Toby had not long to wait before the driver informed him that the time for starting had arrived, and assisted him to climb up to the narrow seat whereon he was to ride that night.
The scene was so exciting, and his efforts to stick to the narrow seat so great, that he really had no time to attend to the homesick feeling that had crept over him during the first part of the evening.
The long procession of carts and wagons drove slowly out of the town, and when the last familiar house had been passed the driver spoke to Toby for the first time, since they started.
“Pretty hard work to keep on—eh, sonny?”
“Yes,” replied the boy, as the wagon jolted over a rock, bouncing him high in air, and he, by strenuous efforts, barely succeeded in alighting on the seat again, “it is pretty hard work; an' my name's Toby Tyler.”

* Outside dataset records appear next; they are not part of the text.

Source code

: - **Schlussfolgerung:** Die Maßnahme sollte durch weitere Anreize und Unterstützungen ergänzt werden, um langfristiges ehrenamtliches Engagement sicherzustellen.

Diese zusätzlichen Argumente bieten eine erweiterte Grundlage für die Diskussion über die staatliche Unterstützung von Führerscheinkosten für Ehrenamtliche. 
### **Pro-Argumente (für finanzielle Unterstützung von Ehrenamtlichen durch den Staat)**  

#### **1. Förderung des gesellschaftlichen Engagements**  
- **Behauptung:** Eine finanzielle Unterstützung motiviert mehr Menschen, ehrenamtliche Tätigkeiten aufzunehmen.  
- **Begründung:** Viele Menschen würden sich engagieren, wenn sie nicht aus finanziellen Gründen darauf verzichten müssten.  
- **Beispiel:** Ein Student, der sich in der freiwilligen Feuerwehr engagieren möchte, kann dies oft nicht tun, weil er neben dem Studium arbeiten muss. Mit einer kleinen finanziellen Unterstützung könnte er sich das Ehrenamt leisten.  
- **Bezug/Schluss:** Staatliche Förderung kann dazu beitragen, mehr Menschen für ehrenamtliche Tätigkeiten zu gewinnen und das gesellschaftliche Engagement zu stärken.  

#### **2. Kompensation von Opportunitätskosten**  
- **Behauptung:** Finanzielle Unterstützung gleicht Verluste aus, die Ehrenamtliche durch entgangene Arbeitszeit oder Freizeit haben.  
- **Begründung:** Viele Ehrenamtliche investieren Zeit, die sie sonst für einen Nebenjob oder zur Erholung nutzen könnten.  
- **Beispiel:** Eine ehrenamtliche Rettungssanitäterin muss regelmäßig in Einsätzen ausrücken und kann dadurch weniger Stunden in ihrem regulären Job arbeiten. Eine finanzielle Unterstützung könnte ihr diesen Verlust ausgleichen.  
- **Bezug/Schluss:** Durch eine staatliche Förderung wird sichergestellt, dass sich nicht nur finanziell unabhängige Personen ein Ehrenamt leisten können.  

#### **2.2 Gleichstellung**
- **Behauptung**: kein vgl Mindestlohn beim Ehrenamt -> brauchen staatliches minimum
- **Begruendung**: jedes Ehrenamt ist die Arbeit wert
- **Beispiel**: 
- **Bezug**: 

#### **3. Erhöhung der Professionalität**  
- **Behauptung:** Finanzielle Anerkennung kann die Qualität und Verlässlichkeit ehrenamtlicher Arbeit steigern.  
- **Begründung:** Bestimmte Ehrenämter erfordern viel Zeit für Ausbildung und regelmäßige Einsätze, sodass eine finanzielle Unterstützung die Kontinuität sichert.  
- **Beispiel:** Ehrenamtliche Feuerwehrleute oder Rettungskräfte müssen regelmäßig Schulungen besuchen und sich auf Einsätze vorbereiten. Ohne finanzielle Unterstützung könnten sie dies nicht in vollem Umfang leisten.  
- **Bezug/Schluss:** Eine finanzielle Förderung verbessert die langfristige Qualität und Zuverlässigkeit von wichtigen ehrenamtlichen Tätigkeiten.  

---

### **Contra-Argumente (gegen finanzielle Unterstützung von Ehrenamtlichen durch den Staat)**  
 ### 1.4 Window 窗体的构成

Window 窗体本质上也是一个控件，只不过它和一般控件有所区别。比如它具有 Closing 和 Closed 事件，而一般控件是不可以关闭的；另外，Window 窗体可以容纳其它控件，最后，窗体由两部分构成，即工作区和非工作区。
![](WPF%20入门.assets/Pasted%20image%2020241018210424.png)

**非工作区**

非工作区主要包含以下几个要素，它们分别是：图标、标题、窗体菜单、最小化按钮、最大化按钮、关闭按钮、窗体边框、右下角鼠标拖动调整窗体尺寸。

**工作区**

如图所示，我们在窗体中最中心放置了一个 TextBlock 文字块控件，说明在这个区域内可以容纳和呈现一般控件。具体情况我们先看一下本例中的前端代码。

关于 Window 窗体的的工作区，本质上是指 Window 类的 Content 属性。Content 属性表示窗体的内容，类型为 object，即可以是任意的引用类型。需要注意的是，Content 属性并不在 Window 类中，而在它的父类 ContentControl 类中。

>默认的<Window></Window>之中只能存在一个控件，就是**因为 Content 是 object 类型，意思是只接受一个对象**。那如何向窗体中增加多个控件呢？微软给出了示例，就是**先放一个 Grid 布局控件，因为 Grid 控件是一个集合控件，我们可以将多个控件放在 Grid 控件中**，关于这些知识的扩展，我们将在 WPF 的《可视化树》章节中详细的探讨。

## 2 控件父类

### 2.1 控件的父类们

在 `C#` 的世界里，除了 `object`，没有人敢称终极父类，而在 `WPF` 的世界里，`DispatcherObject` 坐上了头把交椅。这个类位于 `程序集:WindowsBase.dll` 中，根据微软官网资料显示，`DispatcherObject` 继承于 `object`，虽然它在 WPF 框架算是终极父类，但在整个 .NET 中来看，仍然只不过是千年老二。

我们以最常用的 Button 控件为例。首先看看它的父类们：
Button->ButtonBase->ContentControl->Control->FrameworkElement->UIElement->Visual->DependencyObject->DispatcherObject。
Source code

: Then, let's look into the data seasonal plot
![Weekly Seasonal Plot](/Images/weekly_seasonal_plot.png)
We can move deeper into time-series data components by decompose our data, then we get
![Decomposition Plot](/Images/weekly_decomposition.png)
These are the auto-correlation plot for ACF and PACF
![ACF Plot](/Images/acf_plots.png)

Toby heard a queer sound that seemed to come from the man's throat, and for a few moments he feared that his companion was choking. But he soon understood that this was simply an attempt to laugh, and he at once decided that it was a very poor style of laughing.
“So you object to being called sonny, do you?”
“Well, I'd rather be called Toby, for, you see, that's my name.”
“All right, my boy; we'll call you Toby. I suppose you thought it was a mighty fine thing to run away an' jine a circus, didn't you?”